## [Page extract]
start

Policy statement PS17/22 makes a number of enhancements to the Listing Regime including clarifying the eligibility requirements for a premium listing, introducing a new concessionary route to premium listing for some property companies, updating how premium listed issuers may classify transactions and changing the FCA’s approach to the suspension of listing for reverse takeovers. These proposals received overwhelming support from market participants. These rule changes come into force on 1 January 2018.
Following consultation paper CP 17/5, which consulted on changes to improve the range, timeliness and quality of information available to investors during the IPO process, policy statement PS17/23 sets out final rules which seek to ensure that, before any connected research is released, a prospectus or registration document is published and providers of unconnected research have access to the issuer’s management. The policy statement also sets out new guidance to address the underlying conflicts of interest arising when analysts within prospective syndicate banks interact with the issuer’s representatives when an underwriting or placing mandate and subsequent syndicate positioning are being considered. These provisions will require changes to be made to the FCA’s Conduct of Business Sourcebook (COBS) and will take effect on 1 July 2018 in order to minimise potential disruption to existing or prospective IPOs.
For further information, see LNB News 26/10/2017 108.
The European Securities and Markets Authority (ESMA) has published the priorities which listed companies and their auditors must consider when preparing and auditing their 2017 financial statements. These priorities are designed to reflect the relevance of the changes introduced by new accounting standards and to reflect the issues identified in the course of its enforcement activities.
The priorities are set out in the annual ‘Public statement on European common enforcement priorities’, through which ESMA aims to promote the consistent application of the International Financial Reporting Standards (IFRS).
ESMA also highlights that the 2017 year-end will be the first time that the requirements of the amended Accounting Directive (as transposed into national law) to disclose non-financial and diversity information will become applicable for certain large groups and undertakings. ESMA is of the view that issuers should meet these requirements in a way that provides the most useful information to users.
For further information, see LNB News 27/10/2017 58.
The European Securities and Markets Authority (ESMA) has published six new questions in its Q&As on the implementation of its guidelines on the alternative performance measures (APMs) for listed issuers. The new Q&As clarify definitions, scope, reconciliation and how to apply the fair review principle. The guidelines apply to APMs disclosed by issuers or persons responsible for drawing up a prospectus.
APMs are financial measures of historical or future financial performance, financial position, or cash flows, other than a financial measure defined or specified in the applicable financial reporting framework.

end

## [Work to do]
**1)** Check each statement, (a) through (c), against the regulatory news text, and answer yes or no for each, quoting the words from the text that decide it: (a) The rule changes in policy statement PS17/22 come into force on 1 January 2018. (b) The provisions in policy statement PS17/23 take effect on 1 January 2018. (c) ESMA published ten new questions in its Q&As on alternative performance measures.
**2)** Extend the regulatory news text from its last sentence, on alternative performance measures, by writing the passage that follows it.

## [Source data]
start

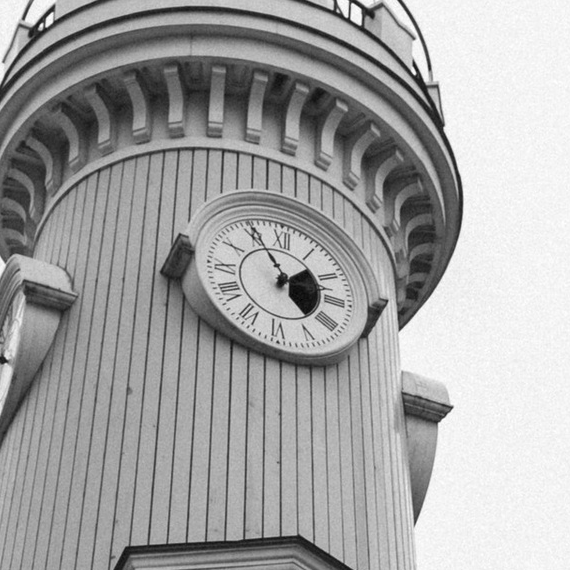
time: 1:55
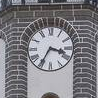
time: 3:34
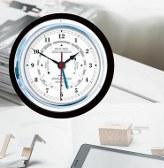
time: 1:49
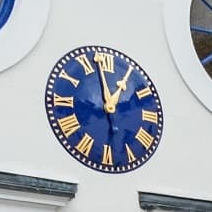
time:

end

## [The replies]
**1)**
(a) Yes: "These rule changes come into force on 1 January 2018."
(b) No: "will take effect on 1 July 2018 in order to minimise potential disruption to existing or prospective IPOs."
(c) No: "has published six new questions in its Q&As on the implementation of its guidelines on the alternative performance measures (APMs) for listed issuers."

**2)**
See LNB News 30/10/2017 89.
Institutional Shareholder Services (ISS) is inviting comments on proposed new voting policies or policy changes in 13 voting policy areas. One new proposed voting policy for 2018 relates to the holding of virtual and hybrid shareholder meetings. Comments on the new policy proposals are requested by 9 November 2017.
Under the proposed policy, ISS will generally recommend a vote for proposals that allow for the convening of a hybrid shareholder meeting and will generally recommend a vote against proposals that allow for the convening of virtual only shareholder meetings. This is to address concerns from some investors that completely virtual meetings could hamper meaningful discussions between shareholders and management.
See LNB News 30/10/2017 69.
The Prime Minister has announced a drive to improve workplace equality and called on companies to publish their gender pay gap data and take action to close it. The move comes as new figures published by the Office for National Statistics (ONS) show that, while the gender pay gap for full-time workers has fallen to a low of 9.1% (down from 9.4% in 2016), the UK’s overall gender pay gap has risen slightly to 18.4%.
All employers with over 250 employees are required to publish their gender pay and bonus data by April 2018. While some companies have already published their data and outlined how they will take action to close it, the Prime Minster has called on more companies to do the same and encouraged businesses with fewer than 250 employees to voluntarily publish their pay gap too.
See LNB News 30/10/2017 36.
Discussing the judgment in Secretary of State for Business, Innovation and Skills v Rahman, Omar Ensaff, a barrister at No 5 Chambers in Birmingham, points out that the issue of the period of disqualification is very fact-specific. See News Analysis: Determining the period of director disqualification (Secretary of State for Business, Innovation and Skills v Rahman).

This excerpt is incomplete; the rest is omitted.